Show me the Money
Mar 18th, 2008 by sharps
Matt Assay provides some good reading as usual this morning. He’s tried to correlate stock prices of a few companies who base some or part of their business on Open Source with their “Open Source Business Maturity”. Essentially he’s plotted the stock price (ie. the financial market’s appraisal of the company) of Red Hat, Novell and Sun against key events in the company’s forays into Open Source. This seems a reasonable proxy to gauge the market’s view of the Open Source phenomena as a way to make money.
What I think he’s discovered is that there are three phases a company goes through (or that the financial markets see) :
1. Words - become an “Open Source” company by announcing your intentions, plans and roadmaps. Wall street seems to respond favorably to such announcements.
2. Action - the words have to be backed up by some action (eg. Sun’s Open Sourcing of Solaris, Java, acquiring MySQL). And that action has to make business sense. And for Wall Street - business sense is about increasing return at some point in the future. These days - Wall Street doesn’t reward action or progress - it rewards results.

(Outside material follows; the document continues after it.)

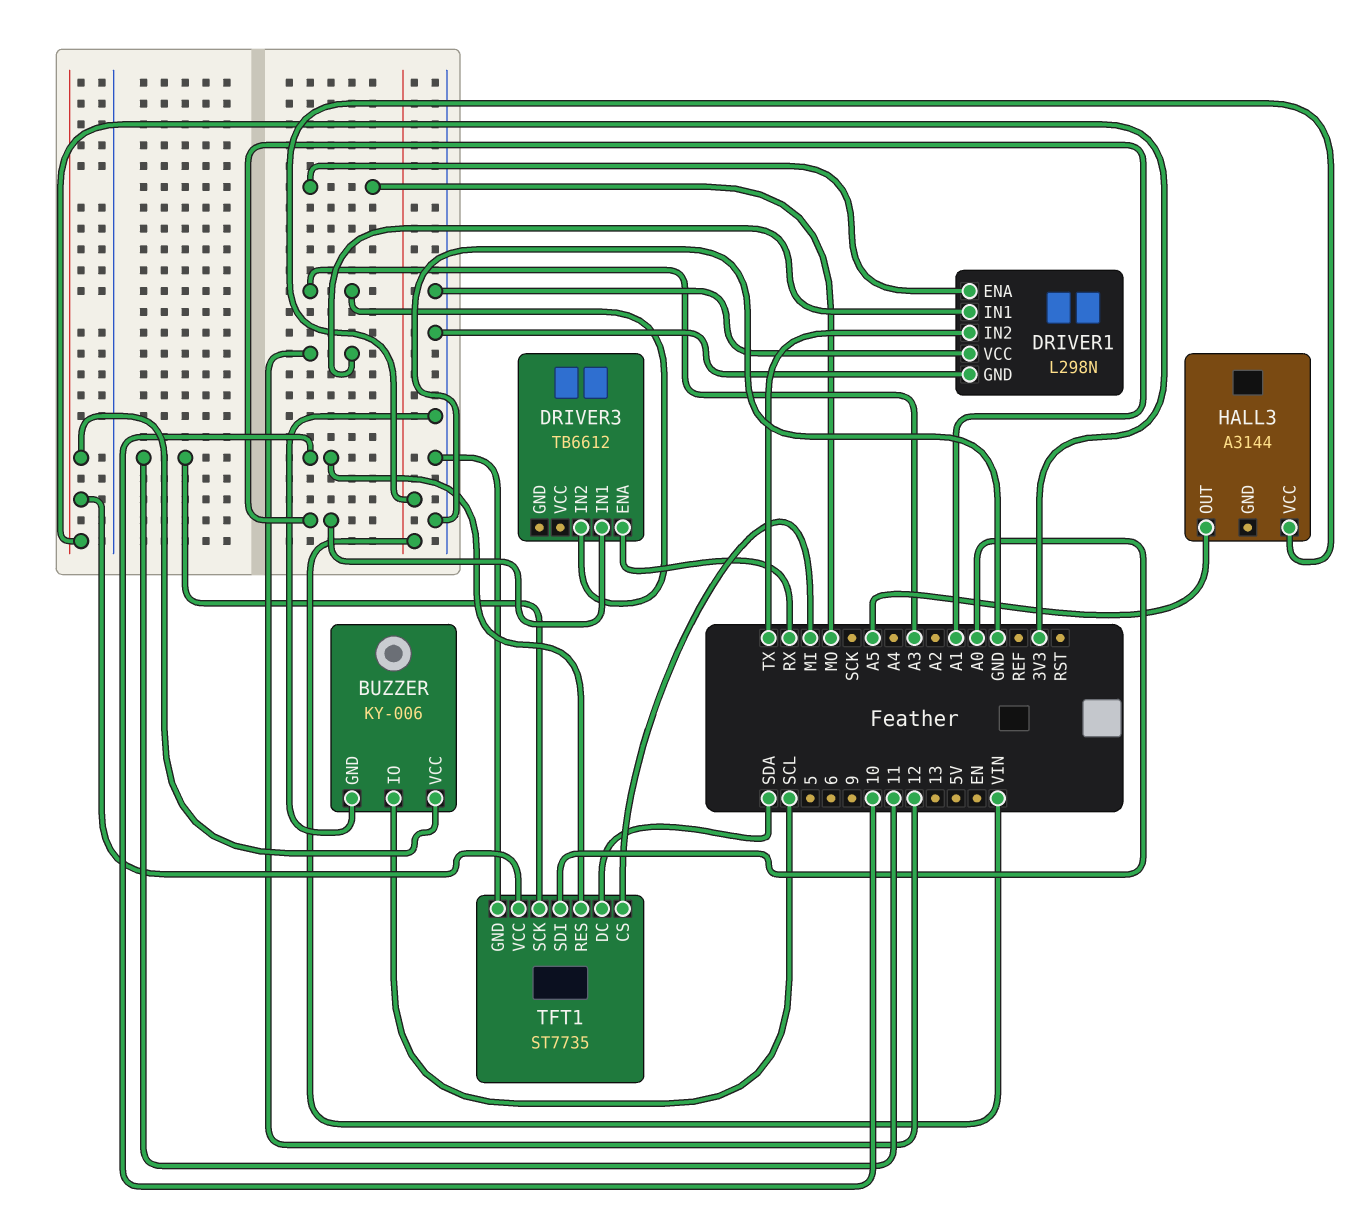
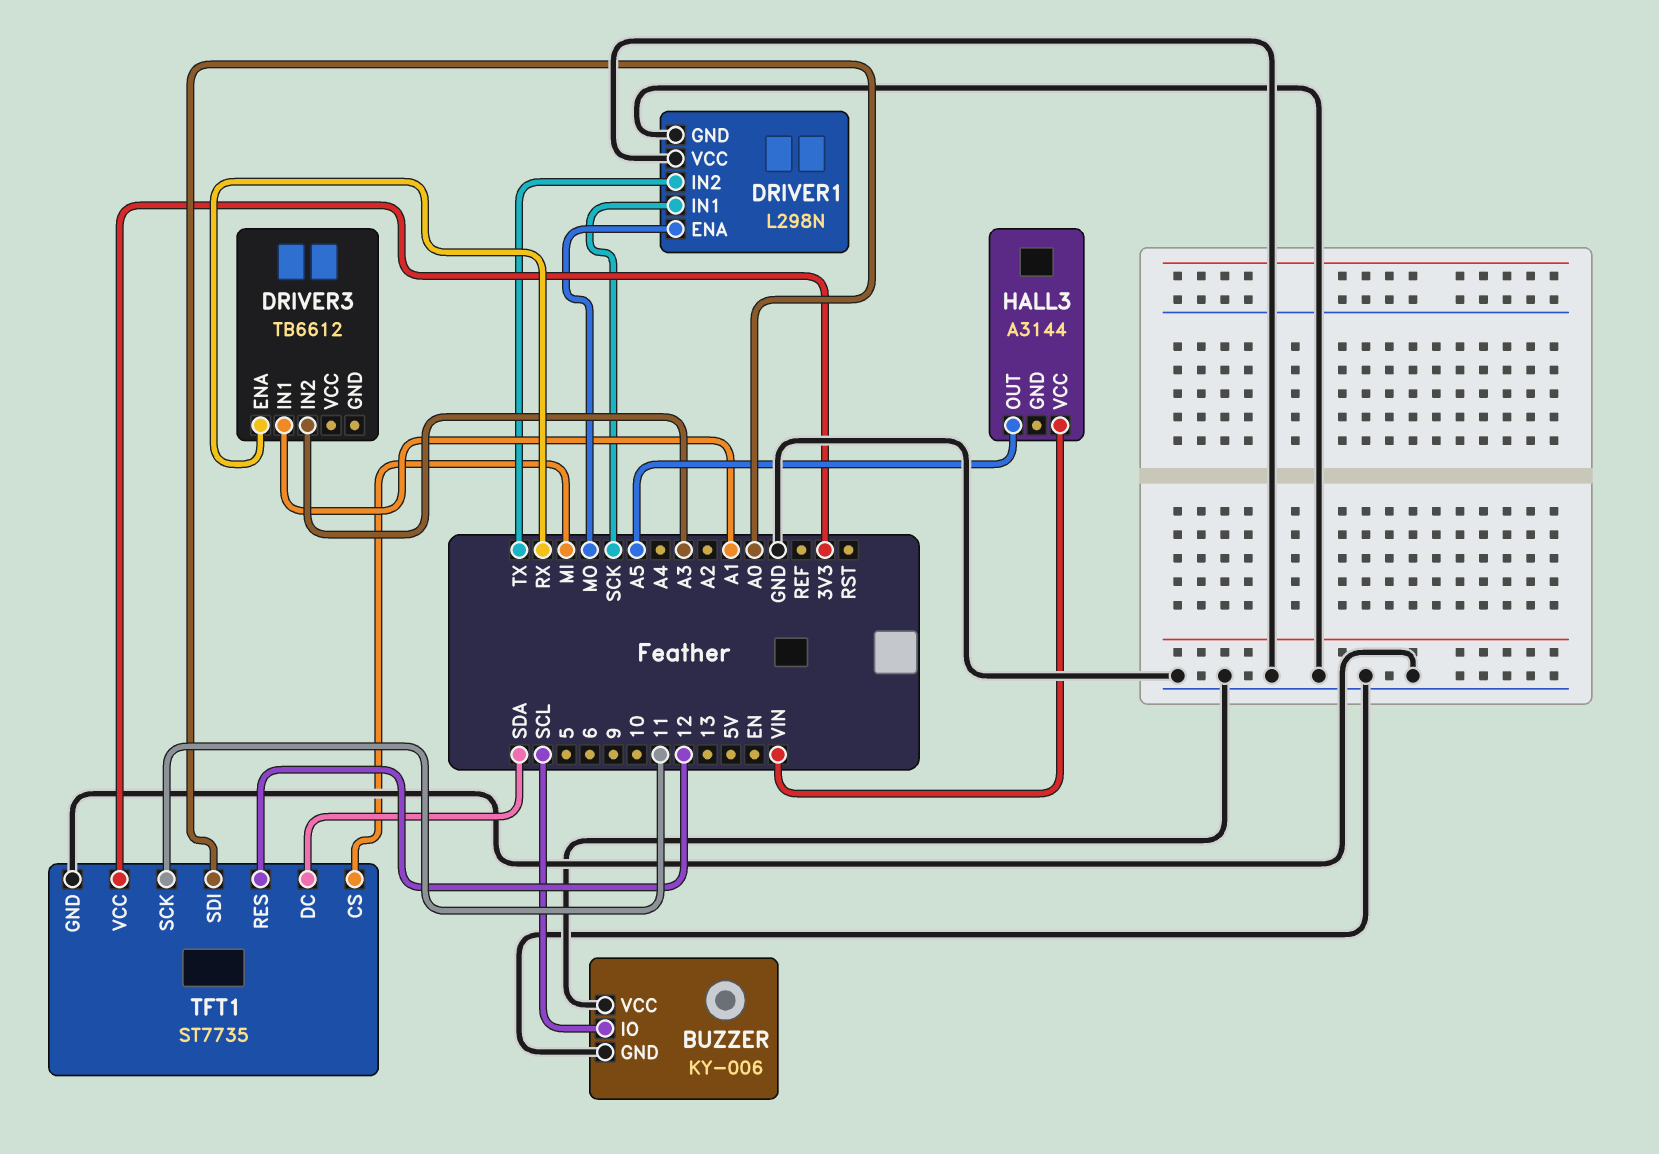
BUZZER pin VCC: 3V3 -> GND
DRIVER1 pin IN1: 12 -> SCK
TFT1 pin RES: 10 -> 12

3. Sustainable, repeatable success - The plans and hard work have to result in sustained revenue growth, quarter over quarter; year over year. This Sysiphean task is common to all commercial ventures; irrespective of their affinity to Open Source.
I think the remainder of the decade will prove that Open Source (as a business model) is good for business - then we’ll see an inflection as it shifts from being a differentiator (for early adopters like Red Hat and MySQL) to being the price of entry.
NB. The Jerry McGuire “Show me the Money” scene still makes me laugh out loud.